Brian Boyd on Stories and Science, from the American Scholar
by Ernie on 02/04/08 at 10:02 am
Brian Boyd in the American Scholar. You can read the full article here.
Stories can offer so much pleasure that studying them hardly seems like work. Literary scholars have often sought to allay unease at being paid to enjoy the frissons of fiction by investigating literature as a form of history or moral education. And since the late 1960s, academic literature departments have tried especially to stress criticism as critique, as an agent of social transformation.
For the last few decades, indeed, scholars have been reluctant to deal with literature as an art—with the imaginative accomplishment of a work or the imaginative feast of responding to it—as if to do so meant privileging elite capacities and pandering to indulgent inclinations. Many critics have sought to keep literary criticism well away from the literary and instead to arraign literature as largely a product of social oppression, complicit in it or at best offering a resistance already contained.

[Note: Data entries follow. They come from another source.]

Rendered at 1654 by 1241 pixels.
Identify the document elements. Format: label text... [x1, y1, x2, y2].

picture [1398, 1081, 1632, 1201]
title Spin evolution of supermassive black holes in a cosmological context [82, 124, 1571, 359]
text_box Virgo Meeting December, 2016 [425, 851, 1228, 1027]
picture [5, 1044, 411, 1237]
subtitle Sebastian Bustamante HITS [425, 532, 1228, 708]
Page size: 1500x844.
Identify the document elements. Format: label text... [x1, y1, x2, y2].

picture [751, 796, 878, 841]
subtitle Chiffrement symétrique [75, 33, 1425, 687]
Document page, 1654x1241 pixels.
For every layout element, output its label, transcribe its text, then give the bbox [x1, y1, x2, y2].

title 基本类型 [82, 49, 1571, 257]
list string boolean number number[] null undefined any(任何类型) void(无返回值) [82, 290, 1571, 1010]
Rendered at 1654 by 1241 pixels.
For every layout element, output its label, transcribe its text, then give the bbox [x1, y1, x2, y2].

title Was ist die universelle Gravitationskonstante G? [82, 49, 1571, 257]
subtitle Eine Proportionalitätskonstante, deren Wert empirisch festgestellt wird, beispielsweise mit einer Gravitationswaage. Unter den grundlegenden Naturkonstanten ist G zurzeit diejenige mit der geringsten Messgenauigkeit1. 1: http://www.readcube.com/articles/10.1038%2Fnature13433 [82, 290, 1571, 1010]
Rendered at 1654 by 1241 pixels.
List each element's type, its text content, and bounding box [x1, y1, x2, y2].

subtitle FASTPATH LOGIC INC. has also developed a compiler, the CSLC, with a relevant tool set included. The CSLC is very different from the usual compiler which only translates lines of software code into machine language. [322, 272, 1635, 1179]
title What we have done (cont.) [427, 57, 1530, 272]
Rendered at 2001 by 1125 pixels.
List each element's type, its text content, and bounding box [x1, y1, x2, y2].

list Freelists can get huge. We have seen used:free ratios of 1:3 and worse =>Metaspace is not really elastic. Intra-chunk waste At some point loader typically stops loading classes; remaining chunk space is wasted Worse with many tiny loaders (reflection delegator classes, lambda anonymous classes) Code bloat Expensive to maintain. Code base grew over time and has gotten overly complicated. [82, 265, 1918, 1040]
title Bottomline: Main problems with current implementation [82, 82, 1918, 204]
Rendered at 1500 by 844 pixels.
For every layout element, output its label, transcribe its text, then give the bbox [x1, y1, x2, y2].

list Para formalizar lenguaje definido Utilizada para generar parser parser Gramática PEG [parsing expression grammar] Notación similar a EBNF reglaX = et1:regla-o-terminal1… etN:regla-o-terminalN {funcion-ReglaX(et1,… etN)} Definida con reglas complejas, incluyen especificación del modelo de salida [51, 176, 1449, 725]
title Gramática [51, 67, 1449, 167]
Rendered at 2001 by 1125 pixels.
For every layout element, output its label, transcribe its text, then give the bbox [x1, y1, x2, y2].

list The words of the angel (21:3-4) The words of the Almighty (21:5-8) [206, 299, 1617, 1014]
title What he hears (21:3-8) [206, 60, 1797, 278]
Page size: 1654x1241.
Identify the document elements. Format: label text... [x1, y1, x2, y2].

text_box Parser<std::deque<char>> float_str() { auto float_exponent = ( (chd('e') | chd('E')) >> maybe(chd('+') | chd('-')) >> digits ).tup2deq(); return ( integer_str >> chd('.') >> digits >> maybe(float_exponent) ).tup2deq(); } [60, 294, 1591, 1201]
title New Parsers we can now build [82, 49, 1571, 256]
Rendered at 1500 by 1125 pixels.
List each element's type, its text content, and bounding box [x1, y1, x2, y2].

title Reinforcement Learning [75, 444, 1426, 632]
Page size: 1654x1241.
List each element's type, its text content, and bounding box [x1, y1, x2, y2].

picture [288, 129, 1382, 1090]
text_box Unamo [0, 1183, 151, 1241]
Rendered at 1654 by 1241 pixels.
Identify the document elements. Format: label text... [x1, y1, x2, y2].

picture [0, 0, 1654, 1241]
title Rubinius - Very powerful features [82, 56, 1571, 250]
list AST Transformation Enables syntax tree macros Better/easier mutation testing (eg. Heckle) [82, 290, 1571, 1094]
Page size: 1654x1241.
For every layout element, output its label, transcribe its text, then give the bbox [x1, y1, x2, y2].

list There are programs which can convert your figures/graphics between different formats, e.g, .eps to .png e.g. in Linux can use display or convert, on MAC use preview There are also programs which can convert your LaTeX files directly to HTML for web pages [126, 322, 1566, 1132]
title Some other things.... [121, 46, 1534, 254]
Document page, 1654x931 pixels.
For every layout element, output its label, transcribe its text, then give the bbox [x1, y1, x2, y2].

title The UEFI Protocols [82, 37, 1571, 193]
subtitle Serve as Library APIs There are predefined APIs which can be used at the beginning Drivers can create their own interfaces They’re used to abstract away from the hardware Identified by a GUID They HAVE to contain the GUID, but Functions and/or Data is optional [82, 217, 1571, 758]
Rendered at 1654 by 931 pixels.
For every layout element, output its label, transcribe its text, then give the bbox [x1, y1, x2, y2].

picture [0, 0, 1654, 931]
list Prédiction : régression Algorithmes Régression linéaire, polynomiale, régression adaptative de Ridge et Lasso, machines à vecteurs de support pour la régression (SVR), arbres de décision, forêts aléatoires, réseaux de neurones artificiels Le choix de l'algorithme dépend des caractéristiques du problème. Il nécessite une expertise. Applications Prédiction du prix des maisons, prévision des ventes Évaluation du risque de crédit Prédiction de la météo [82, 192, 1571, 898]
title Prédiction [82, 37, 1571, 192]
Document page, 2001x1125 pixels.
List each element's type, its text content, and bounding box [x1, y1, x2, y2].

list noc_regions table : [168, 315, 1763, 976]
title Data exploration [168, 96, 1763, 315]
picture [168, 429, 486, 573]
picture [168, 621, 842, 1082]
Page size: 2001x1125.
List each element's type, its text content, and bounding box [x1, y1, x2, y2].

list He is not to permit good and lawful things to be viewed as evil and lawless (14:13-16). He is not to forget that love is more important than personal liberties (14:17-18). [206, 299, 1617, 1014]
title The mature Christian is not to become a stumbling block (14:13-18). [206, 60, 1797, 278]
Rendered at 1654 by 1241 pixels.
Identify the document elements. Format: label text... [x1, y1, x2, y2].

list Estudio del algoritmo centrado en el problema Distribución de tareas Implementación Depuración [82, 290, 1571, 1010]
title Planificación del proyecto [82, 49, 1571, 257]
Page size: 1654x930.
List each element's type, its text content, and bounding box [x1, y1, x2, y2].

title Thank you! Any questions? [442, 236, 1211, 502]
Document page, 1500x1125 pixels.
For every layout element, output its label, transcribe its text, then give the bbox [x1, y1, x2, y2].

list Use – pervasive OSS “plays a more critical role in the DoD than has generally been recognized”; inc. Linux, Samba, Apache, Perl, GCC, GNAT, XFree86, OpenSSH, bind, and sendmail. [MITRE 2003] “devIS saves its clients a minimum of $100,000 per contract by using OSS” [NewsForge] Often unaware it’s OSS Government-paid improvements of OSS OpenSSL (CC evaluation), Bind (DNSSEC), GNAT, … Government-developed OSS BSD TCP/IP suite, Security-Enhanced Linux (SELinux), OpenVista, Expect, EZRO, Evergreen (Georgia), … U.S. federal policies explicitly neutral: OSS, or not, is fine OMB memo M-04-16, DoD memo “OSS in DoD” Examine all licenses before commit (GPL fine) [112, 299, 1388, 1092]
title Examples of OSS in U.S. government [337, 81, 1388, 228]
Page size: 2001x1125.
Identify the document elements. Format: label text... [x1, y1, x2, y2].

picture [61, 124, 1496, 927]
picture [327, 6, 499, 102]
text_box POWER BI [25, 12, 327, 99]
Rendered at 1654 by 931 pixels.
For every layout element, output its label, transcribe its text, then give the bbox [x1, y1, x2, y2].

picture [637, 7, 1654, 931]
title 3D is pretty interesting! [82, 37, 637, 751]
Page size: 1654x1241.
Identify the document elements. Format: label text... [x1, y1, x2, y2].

Literary academics have also been reluctant to deal with science, except to fantasize that they have engulfed and disarmed it by reducing it to “just another narrative,” or to dismiss it with a knowing sneer as presupposing a risibly naïve epistemological realism. They have not only denied the pleasure of art and the power of science, but like others in the humanities and social sciences, they have also denied that human nature exists, insisting against the evidence that culture and convention make us infinitely malleable.